Final answer:
Jefferson believed that a large national debt would lead to high taxes and corruption, favoring the wealthy and undermining the republic's agrarian foundation. He opposed Hamilton's financial plans and the establishment of a national bank, advocating for the prosperity of yeoman farmers.
Step-by-step explanation:
Thomas Jefferson believed that a large national debt would lead to high taxes and corruption. He was concerned that economic policies favoring debt would benefit the commercial classes and speculators more than the nation’s yeoman farmers. Jefferson argued that policies, like those of Alexander Hamilton, which centralized financial power, encouraged economic inequalities and worked against the ordinary American.

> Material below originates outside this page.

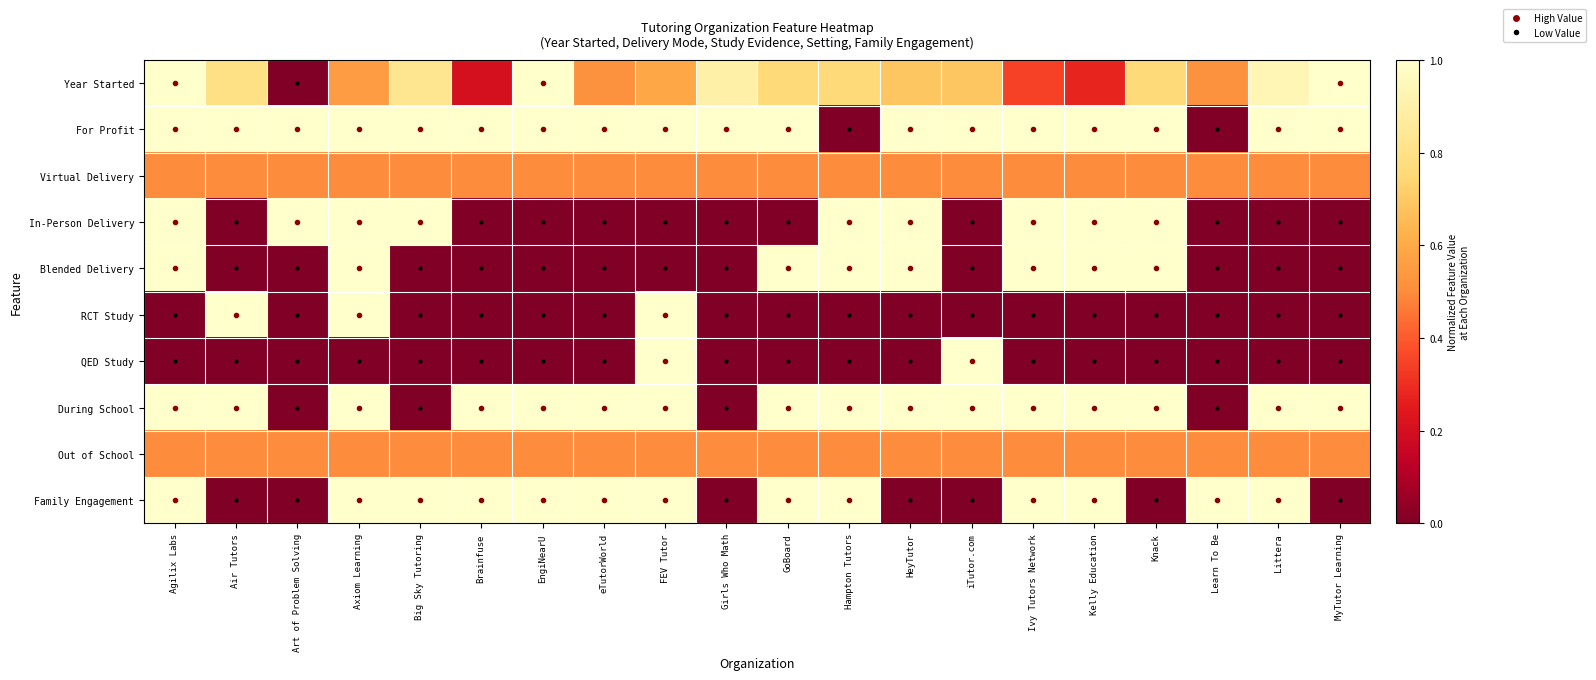

What is the total value across all series at Art of Problem Solving?

3.0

As a staunch supporter of an agrarian economy, Jefferson worried that a large national debt would undermine self-sufficient, property-owning citizens which he saw as the backbone of the republic. He strongly opposed Hamilton’s plan to create a national bank and fulfill all debts at face value, fearing it would favor the wealthy creditor class and lead to a system where the government was deeply entangled with economic elites.
Jefferson’s vision of America was rooted in the belief that prosperity and virtue lay in rural land ownership and that a large debt held by the nation would threaten this ideal by concentrating power and wealth in the hands of a few, contrary to republican principles.